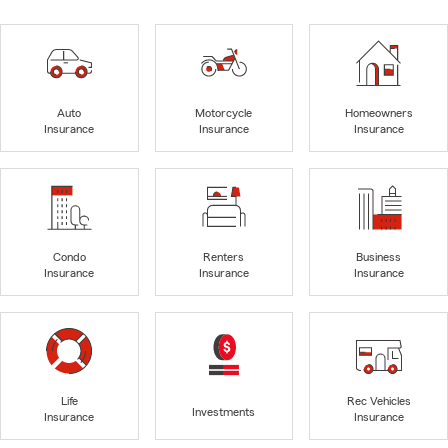
Auto
Motorcycle
Homeowners
Insurance
Insurance
Insurance
Condo
Renters
Business
Insurance
Insurance
Insurance
Life
Rec Vehicles
Investments
Insurance
Insurance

* _WHAT YOU HAVE TO DO_: Copy out the text lines of the data verbatim, keeping their order, and leave out the pictures.

* _OUTPUT FOR THIS EXERCISE_:
Auto
Motorcycle
Homeowners
Insurance
Insurance
Insurance
Condo
Renters
Business
Insurance
Insurance
Insurance
Life
Rec Vehicles
Investments
Insurance
Insurance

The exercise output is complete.